> About this exercise
Copy out each entry precisely; no image belongs in the result.

Saved data entries
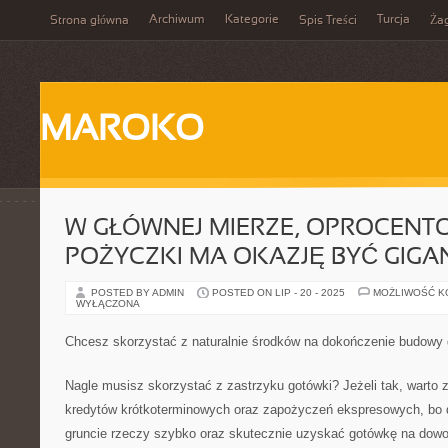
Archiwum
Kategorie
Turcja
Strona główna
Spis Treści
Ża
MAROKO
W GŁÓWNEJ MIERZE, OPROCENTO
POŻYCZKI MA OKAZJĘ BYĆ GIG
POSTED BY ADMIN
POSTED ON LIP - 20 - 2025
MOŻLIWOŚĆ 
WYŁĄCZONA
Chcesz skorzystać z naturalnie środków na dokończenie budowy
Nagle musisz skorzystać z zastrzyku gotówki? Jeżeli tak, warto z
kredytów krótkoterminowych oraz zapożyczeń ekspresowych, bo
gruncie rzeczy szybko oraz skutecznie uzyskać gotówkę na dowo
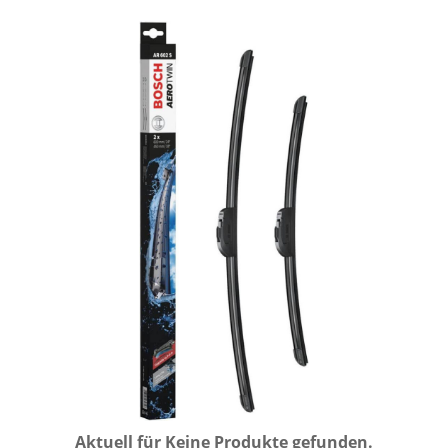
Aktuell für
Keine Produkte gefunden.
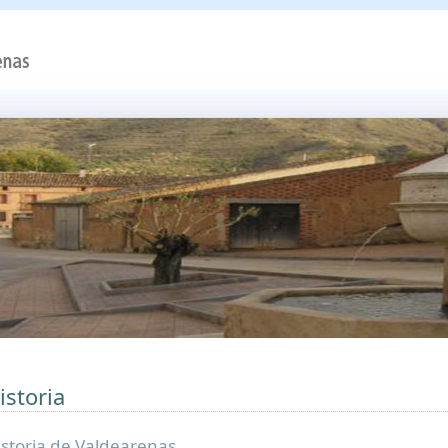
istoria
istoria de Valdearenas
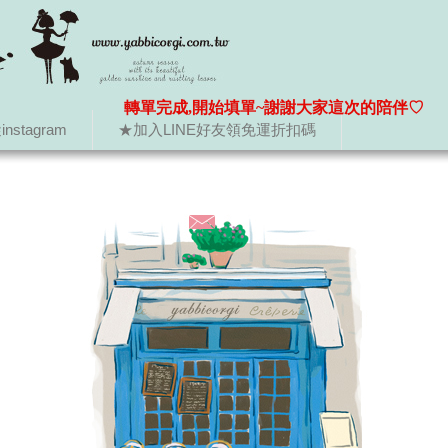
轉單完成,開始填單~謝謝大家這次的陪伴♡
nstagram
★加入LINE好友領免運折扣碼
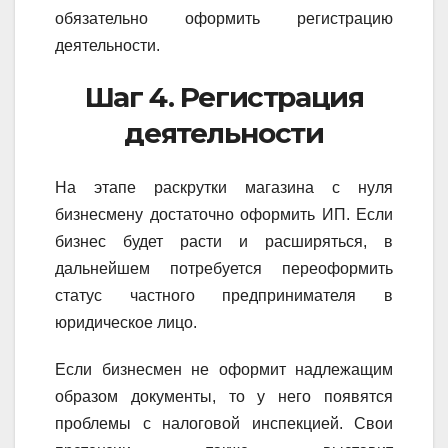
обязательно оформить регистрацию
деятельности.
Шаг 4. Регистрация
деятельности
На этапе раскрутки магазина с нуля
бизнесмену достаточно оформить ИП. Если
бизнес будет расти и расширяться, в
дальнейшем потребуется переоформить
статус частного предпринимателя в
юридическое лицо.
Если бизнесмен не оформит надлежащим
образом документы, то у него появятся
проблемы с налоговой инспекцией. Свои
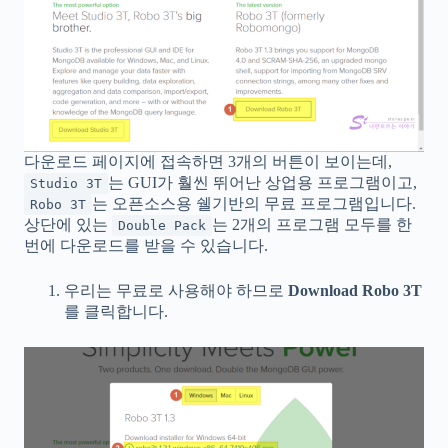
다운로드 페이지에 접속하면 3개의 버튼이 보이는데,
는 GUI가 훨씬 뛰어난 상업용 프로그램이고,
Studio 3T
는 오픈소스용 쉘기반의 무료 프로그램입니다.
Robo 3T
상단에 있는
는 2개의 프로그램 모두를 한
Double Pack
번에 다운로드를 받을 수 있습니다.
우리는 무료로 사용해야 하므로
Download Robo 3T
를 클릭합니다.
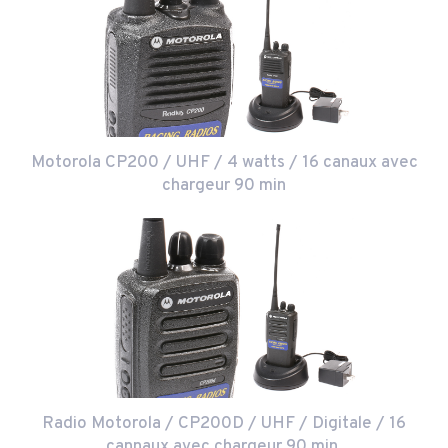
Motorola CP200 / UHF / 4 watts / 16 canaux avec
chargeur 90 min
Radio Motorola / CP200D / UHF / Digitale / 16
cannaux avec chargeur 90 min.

> Response to this task
Archiwum
Kategorie
Turcja
Strona główna
Spis Treści
Ża
MAROKO
W GŁÓWNEJ MIERZE, OPROCENTO
POŻYCZKI MA OKAZJĘ BYĆ GIG
POSTED BY ADMIN
POSTED ON LIP - 20 - 2025
MOŻLIWOŚĆ 
WYŁĄCZONA
Chcesz skorzystać z naturalnie środków na dokończenie budowy
Nagle musisz skorzystać z zastrzyku gotówki? Jeżeli tak, warto z
kredytów krótkoterminowych oraz zapożyczeń ekspresowych, bo
gruncie rzeczy szybko oraz skutecznie uzyskać gotówkę na dowo
Aktuell für
Keine Produkte gefunden.
istoria
istoria de Valdearenas
轉單完成,開始填單~謝謝大家這次的陪伴♡
nstagram
★加入LINE好友領免運折扣碼
обязательно оформить регистрацию
деятельности.
Шаг 4. Регистрация
деятельности
На этапе раскрутки магазина с нуля
бизнесмену достаточно оформить ИП. Если
бизнес будет расти и расширяться, в
дальнейшем потребуется переоформить
статус частного предпринимателя в
юридическое лицо.
Если бизнесмен не оформит надлежащим
образом документы, то у него появятся
проблемы с налоговой инспекцией. Свои
다운로드 페이지에 접속하면 3개의 버튼이 보이는데,
는 GUI가 훨씬 뛰어난 상업용 프로그램이고,
Studio 3T
는 오픈소스용 쉘기반의 무료 프로그램입니다.
Robo 3T
상단에 있는
는 2개의 프로그램 모두를 한
Double Pack
번에 다운로드를 받을 수 있습니다.
우리는 무료로 사용해야 하므로
Download Robo 3T
를 클릭합니다.
Motorola CP200 / UHF / 4 watts / 16 canaux avec
chargeur 90 min
Radio Motorola / CP200D / UHF / Digitale / 16
cannaux avec chargeur 90 min.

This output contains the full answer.